Doctors get warnings, reprimand, temporary suspension, but it is inadequate, continued Lev. “Sometimes we ask hospital directors purposely to halt the work of a doctor who endangers patients.”
However imperfect the current procedures, said Lev, taking the office outside the ministry “will lead to cover-ups. It will prevent rapid feedback into the system. The system should be headed by a physician who can understand this issue, the medical literature and the norms.
Otherwise it will look like a top engineer sitting at the head of the Bar Association.”
MK Yael German, a former health minister, said that while the ombudsman has made improvements in the last year, the office involving doctors should not investigate people who work in the same institution.
Aviva Milgelter, widow of Dr. Eli Milgelter who was a cardiologist at Hadassah-University Medical Center, told the MKs that he warned about many dangerous shortcomings there, “but the system swept them under the rug and caused him trouble. He was on duty when a case occurred six months after the Taub tragedy.

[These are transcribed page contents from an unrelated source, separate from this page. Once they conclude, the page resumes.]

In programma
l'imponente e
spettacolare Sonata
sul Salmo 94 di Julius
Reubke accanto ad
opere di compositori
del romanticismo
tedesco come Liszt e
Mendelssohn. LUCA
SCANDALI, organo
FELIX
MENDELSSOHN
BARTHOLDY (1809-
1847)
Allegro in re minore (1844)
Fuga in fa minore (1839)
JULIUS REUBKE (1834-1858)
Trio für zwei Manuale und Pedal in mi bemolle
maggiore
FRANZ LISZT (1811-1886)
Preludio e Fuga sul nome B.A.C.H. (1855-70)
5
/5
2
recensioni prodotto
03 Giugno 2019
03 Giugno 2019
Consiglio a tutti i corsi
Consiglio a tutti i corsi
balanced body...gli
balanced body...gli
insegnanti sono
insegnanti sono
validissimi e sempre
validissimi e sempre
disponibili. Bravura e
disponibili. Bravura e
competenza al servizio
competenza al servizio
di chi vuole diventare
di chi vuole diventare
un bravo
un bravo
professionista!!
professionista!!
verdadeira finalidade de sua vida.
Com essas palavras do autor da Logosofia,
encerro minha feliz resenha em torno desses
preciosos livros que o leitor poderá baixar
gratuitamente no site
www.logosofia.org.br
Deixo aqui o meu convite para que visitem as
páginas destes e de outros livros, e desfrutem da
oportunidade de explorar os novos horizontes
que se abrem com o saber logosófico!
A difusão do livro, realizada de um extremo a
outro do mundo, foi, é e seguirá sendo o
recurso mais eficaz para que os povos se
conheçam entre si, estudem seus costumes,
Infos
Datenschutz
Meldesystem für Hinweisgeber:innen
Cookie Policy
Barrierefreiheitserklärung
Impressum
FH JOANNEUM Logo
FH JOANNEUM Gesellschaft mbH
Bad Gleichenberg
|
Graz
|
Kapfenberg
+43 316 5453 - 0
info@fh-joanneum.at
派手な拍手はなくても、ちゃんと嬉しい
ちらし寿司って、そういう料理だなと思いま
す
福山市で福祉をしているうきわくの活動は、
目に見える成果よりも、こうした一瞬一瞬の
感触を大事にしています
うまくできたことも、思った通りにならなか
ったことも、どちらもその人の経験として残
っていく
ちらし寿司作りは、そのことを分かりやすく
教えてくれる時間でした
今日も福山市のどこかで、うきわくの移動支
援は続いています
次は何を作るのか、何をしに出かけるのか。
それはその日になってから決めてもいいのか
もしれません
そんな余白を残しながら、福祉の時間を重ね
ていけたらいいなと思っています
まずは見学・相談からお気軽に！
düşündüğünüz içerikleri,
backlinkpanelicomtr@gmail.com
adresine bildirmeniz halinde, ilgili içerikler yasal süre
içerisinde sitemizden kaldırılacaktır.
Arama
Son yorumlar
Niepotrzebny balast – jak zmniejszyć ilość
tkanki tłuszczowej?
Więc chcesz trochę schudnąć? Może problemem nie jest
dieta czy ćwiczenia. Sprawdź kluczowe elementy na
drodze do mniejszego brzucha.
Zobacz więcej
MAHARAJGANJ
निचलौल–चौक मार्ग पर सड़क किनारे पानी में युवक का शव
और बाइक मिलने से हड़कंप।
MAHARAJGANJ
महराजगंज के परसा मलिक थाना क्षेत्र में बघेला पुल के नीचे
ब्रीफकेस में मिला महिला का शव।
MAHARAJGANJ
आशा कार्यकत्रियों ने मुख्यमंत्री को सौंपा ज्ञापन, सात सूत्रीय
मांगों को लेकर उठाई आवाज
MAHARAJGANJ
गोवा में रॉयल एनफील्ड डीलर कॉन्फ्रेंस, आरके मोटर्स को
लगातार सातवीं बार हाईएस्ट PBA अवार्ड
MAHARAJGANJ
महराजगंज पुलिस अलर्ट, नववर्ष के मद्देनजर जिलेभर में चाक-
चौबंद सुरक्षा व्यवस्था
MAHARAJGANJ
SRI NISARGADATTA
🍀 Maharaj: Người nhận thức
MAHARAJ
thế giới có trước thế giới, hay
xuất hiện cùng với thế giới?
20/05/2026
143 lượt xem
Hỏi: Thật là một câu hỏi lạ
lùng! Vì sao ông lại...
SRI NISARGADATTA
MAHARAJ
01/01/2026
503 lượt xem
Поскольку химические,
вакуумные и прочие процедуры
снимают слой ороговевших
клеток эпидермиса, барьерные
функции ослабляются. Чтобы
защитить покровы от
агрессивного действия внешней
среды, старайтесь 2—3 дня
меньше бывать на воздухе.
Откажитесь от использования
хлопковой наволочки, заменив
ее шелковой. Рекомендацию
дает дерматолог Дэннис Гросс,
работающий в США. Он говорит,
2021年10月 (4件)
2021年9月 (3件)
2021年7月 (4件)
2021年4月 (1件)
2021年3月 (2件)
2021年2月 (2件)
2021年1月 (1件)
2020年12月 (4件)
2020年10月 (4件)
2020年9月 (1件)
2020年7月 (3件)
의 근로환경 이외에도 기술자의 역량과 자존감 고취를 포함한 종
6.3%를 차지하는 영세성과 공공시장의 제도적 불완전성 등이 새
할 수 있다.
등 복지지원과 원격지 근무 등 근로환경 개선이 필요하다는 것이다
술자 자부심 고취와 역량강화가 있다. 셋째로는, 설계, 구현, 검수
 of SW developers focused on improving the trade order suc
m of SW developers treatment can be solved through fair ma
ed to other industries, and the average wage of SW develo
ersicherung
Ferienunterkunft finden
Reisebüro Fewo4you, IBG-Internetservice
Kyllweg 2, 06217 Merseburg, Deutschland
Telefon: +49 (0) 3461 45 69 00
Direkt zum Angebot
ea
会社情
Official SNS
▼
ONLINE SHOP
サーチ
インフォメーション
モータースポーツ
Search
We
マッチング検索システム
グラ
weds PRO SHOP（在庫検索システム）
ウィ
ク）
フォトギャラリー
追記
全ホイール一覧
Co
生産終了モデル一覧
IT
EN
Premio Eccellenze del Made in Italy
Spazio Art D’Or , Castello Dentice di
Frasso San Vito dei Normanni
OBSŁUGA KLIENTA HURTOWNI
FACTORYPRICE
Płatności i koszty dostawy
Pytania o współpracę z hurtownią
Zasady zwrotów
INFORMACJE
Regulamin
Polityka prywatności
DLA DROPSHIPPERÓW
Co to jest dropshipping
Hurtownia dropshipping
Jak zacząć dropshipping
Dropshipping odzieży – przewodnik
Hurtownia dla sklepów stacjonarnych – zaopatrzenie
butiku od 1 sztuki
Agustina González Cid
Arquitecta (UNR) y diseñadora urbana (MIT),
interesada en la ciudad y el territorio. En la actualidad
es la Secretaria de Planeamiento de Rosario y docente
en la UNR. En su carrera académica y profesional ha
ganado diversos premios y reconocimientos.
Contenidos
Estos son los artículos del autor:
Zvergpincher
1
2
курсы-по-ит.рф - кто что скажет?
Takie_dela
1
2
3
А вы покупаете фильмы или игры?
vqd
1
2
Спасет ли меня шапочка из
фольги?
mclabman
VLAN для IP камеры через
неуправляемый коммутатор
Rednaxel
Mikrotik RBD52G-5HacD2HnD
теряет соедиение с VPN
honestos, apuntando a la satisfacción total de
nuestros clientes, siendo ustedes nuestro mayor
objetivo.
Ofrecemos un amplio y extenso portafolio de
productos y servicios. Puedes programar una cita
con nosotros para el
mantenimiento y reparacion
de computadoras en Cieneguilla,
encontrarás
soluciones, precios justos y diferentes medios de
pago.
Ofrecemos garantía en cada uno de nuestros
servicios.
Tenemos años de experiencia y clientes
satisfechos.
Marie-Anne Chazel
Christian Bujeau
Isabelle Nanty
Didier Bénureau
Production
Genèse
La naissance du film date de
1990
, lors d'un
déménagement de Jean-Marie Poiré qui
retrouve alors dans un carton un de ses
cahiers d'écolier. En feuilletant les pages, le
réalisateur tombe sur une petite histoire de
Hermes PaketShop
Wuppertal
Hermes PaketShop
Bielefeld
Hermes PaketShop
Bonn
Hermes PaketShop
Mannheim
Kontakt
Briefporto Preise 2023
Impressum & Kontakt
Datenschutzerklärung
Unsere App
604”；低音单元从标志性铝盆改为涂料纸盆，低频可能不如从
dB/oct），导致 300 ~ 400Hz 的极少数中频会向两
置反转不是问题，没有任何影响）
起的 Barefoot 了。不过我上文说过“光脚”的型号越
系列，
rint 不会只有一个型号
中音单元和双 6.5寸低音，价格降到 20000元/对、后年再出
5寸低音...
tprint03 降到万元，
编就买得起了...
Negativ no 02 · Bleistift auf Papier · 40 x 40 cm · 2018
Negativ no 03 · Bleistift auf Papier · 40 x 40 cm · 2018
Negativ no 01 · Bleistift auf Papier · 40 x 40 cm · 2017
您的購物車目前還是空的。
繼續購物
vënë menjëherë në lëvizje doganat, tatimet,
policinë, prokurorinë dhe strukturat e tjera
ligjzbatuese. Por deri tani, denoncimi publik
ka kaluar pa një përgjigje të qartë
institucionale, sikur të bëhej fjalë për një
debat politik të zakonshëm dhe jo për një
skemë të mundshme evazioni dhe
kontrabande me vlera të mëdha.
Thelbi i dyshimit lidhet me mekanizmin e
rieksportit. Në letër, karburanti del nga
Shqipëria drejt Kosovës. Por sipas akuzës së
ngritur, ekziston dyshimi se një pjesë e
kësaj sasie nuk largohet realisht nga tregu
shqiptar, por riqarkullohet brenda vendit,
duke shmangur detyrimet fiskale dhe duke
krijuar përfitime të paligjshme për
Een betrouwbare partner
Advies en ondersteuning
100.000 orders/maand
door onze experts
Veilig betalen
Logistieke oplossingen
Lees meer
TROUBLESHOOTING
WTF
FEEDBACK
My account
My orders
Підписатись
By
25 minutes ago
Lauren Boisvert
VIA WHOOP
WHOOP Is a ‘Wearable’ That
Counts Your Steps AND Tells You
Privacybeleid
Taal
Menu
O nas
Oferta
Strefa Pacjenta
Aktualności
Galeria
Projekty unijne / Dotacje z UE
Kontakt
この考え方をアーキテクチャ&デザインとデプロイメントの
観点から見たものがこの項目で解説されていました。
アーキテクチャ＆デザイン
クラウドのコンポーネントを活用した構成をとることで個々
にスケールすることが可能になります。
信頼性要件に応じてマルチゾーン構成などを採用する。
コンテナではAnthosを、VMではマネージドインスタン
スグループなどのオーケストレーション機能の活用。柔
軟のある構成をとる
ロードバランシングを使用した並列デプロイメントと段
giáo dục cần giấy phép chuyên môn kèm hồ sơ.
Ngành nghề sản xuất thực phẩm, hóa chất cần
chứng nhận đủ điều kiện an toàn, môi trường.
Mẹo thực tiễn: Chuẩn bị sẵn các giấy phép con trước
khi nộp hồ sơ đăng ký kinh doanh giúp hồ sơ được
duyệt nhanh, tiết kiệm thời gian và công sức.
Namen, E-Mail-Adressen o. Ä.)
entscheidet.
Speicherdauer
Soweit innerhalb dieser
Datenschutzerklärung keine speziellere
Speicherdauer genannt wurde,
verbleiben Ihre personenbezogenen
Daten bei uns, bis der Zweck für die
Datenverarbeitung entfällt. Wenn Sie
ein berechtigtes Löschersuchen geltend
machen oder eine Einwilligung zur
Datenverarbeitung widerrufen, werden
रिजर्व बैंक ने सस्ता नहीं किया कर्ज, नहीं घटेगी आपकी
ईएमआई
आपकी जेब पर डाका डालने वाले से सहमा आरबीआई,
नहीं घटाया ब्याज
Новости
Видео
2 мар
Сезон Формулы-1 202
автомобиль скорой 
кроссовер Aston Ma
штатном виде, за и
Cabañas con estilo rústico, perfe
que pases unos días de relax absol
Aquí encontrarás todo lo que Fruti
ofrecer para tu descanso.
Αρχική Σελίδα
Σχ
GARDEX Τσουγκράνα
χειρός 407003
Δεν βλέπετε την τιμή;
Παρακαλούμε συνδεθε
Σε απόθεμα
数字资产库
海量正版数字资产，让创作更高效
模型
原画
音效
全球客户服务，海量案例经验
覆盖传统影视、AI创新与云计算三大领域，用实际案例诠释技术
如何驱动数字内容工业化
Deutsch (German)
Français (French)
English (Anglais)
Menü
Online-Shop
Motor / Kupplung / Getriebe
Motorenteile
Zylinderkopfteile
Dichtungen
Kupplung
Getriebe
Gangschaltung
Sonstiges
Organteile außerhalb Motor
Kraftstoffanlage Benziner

A baby arrived with a heart problem, but he [Dr. Milgelter] was not called by order of a doctor who was involved in the boy’s case. If they had informed him, my husband would have taken the baby to surgery, and he would now likely be alive. He also was not invited to testify at the investigatory committee.
He became an enemy of the system,” the widow said.
Elharar summed up that the health system can learn from other systems. “Perhaps we should consider a two-headed system, one in the ministry that investigates and considers how it can learn for the future, and an external system to look into individual complaints, letting the families speak out. We want people to feel that they face a truly neutral body.”